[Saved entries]
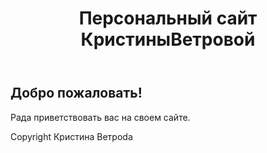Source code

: <head>
	<metacharset="utf-8"/>
</head>

<body>
	<header>
		<h1>Персональный сайт КристиныВетровой</h1>
	</header>
	<article>
		<h2>Добро пожаловать!</h2>
		<p>Рада приветствовать вас на своем сайте.</p>
	</article>
	<footer>
		Copyright Кристина Ветроdа
	</footer>
</body>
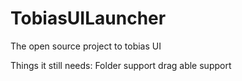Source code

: TobiasUILauncher
================

The open source project to tobias UI 


Things it still needs:
Folder support 
drag able support 
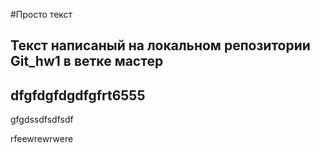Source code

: #Просто текст
## Текст написаный на локальном репозитории Git_hw1 в ветке мастер

## dfgfdgfdgdfgfrt6555

gfgdssdfsdfsdf

rfeewrewrwere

→ Exercise objective
Copy out all the items above, switching "Source code" to "Code listing" wherever it occurs and keeping everything else the same. Leave the pictures out.

→ Result for this exercise
Code listing

: <head>
	<metacharset="utf-8"/>
</head>

<body>
	<header>
		<h1>Персональный сайт КристиныВетровой</h1>
	</header>
	<article>
		<h2>Добро пожаловать!</h2>
		<p>Рада приветствовать вас на своем сайте.</p>
	</article>
	<footer>
		Copyright Кристина Ветроdа
	</footer>
</body>
Code listing

: TobiasUILauncher
================

The open source project to tobias UI 


Things it still needs:
Folder support 
drag able support 
Code listing

: #Просто текст
## Текст написаный на локальном репозитории Git_hw1 в ветке мастер

## dfgfdgfdgdfgfrt6555

gfgdssdfsdfsdf

rfeewrewrwere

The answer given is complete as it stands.